WHAT TO PRODUCE:
Read the lines below. Copy out any that hold the string "Studio".

RECORDS:
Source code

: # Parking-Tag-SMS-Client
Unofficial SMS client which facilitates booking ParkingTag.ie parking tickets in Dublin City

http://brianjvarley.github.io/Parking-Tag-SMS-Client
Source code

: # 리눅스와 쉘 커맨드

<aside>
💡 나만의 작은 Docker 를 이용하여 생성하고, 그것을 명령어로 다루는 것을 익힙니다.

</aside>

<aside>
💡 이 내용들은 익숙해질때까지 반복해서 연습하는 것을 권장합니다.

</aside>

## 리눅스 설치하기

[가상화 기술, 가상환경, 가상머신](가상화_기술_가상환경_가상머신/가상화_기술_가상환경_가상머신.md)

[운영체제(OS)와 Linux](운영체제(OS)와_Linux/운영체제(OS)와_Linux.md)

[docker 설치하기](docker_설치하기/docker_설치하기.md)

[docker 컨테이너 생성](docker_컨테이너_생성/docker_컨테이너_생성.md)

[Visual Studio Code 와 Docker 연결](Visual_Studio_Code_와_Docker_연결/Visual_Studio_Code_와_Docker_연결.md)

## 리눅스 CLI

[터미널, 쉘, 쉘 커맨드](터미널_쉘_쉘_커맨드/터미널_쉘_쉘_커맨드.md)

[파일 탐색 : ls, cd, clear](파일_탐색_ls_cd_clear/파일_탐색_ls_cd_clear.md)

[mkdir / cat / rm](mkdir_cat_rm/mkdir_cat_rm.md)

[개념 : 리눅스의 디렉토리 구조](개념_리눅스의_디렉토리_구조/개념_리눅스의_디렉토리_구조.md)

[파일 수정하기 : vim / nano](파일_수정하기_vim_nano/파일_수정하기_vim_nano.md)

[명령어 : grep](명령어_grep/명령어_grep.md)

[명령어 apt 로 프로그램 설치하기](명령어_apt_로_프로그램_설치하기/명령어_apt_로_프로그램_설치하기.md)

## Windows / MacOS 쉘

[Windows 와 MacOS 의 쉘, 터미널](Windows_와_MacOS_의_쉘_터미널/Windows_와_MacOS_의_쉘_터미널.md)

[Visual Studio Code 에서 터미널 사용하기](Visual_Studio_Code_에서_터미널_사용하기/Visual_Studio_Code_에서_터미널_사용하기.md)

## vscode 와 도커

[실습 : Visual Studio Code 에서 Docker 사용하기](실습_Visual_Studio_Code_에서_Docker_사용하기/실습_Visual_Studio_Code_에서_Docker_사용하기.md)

RESPONSE AREA:
[Visual Studio Code 와 Docker 연결](Visual_Studio_Code_와_Docker_연결/Visual_Studio_Code_와_Docker_연결.md)
[Visual Studio Code 에서 터미널 사용하기](Visual_Studio_Code_에서_터미널_사용하기/Visual_Studio_Code_에서_터미널_사용하기.md)
[실습 : Visual Studio Code 에서 Docker 사용하기](실습_Visual_Studio_Code_에서_Docker_사용하기/실습_Visual_Studio_Code_에서_Docker_사용하기.md)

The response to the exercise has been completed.